23.6.25

Pérdida

Cuaderno de verano, 3



La primavera se despidió con un tormentón que daba miedo. Después de un buen rato de truenos lejanos y viento plomizo, un velo gris oscuro cubrió la tarde y el cielo se abrió en canal. Nos metimos en casa con los perros y cerramos bien puertas y ventanas para que ningún rayo se colase por las corrientes de aire, y lo que al principio parecía un chaparrón se convirtió en fuerte aguacero, la lluvia caía a chorros, el agua se salía de las canaleras, borraba las hojas de los árboles, hasta que los relámpagos coincidieron con los truenos y la casa retumbaba estremecida, y una violenta pedregada empezó a rebotar en las losas y en los tubos que sujetan las parras, y alguna que salía despedida iba a parar a los cristales, que afortunadamente no sufrieron desperfectos. 
Cuando cesó la tormenta y las canales terminaron de evacuar, tuvimos esa sensación contradictoria de alegrarnos de permanecer a salvo y de que nada se hubiese inundado, pero al mismo tiempo dar por hecho que este año hemos perdido la primera cosecha de fruta.

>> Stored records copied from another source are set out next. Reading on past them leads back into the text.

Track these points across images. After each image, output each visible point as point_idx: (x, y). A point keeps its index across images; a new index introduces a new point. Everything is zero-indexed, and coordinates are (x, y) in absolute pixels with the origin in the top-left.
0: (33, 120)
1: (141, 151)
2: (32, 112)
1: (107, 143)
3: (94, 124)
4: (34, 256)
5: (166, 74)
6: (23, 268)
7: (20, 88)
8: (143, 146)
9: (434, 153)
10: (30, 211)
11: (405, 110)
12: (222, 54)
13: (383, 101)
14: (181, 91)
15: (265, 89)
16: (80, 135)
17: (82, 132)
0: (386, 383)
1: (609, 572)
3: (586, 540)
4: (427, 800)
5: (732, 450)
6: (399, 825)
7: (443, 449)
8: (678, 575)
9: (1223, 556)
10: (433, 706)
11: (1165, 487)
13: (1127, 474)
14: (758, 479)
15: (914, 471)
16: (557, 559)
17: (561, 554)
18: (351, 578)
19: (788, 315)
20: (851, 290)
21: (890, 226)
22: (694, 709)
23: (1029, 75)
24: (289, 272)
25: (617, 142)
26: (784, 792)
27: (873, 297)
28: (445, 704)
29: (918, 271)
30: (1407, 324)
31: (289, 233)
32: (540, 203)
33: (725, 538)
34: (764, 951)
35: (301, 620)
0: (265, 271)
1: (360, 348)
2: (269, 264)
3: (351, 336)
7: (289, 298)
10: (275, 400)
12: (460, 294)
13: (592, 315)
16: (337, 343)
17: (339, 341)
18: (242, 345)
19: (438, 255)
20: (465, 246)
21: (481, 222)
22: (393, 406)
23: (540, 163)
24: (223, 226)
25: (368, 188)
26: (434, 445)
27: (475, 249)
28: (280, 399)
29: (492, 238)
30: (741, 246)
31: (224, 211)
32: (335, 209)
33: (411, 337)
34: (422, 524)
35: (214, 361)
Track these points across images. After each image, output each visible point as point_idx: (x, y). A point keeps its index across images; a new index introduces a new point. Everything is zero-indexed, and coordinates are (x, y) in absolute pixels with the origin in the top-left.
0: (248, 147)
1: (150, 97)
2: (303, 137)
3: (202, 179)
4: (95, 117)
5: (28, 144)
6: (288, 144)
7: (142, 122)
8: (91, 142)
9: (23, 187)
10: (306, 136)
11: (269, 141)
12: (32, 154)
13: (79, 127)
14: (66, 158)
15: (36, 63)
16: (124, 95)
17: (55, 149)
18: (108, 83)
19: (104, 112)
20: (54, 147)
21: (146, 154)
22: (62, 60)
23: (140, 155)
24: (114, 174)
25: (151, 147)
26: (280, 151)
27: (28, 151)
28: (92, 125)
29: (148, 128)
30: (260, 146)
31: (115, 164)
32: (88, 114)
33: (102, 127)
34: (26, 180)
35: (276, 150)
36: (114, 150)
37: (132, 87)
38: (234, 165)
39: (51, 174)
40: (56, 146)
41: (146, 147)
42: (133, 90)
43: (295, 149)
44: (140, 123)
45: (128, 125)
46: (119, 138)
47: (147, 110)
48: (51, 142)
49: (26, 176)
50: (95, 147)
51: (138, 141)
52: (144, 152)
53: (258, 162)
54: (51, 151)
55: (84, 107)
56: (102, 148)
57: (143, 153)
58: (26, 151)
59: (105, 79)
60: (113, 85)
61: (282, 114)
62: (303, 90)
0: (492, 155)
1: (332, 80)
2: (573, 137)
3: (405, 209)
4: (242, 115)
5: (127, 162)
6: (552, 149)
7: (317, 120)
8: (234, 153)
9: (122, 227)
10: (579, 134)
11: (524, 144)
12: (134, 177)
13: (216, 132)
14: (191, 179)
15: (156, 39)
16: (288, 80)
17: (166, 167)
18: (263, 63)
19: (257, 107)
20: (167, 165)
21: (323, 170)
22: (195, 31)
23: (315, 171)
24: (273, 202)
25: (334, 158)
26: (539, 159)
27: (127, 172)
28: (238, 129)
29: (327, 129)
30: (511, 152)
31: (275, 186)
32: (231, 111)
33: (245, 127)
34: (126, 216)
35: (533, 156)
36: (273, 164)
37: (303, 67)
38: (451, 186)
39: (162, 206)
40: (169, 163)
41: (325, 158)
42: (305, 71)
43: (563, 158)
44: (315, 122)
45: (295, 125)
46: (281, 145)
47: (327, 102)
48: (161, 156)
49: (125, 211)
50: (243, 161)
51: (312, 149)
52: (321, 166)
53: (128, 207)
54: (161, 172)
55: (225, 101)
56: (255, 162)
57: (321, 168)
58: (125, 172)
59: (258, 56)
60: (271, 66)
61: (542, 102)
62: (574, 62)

La imagen era extraña, el suelo alfombrado de hojas verdes, como un otoño prematuro, verde joven en sus últimos momentos de tersura, porque al día siguiente ya estaría flácido sin haberse acartonado antes ni haberse tintado de ocre. Dimos un paseo por las plantas como aquel que se pasea por un campo de batalla cuando ya han cesado los disparos y las explosiones, apartando víctimas con la punta de la bota. El pedrisco había tronchado algún que otro sarmiento y los tallos de unas cuantas tomateras. Había limpios agujeros en las hojas grandes de los lilos. El suelo brillaba con el rojo de las guindas y de las cerezas. 

Falta por hacer un recuento más exhaustivo, pero me temo que este año no nos subiremos a lo alto de un andamio a llenar cestas de cerezas, que es lo que tal día como hoy deberíamos estar haciendo. Las que no se han caído al suelo están tocadas por la piedra, podridas de la noche a la mañana, en menos que canta un gallo. Otros años los viejos cerezos enormes daban fruta para dar y regalar, para comer y llenar tarros de mermelada, para decorar las tartas y para jugar a ponerlas de pendiente en las orejas. Pero esta tierra es así de extrema, así de violenta, así de imprevisible.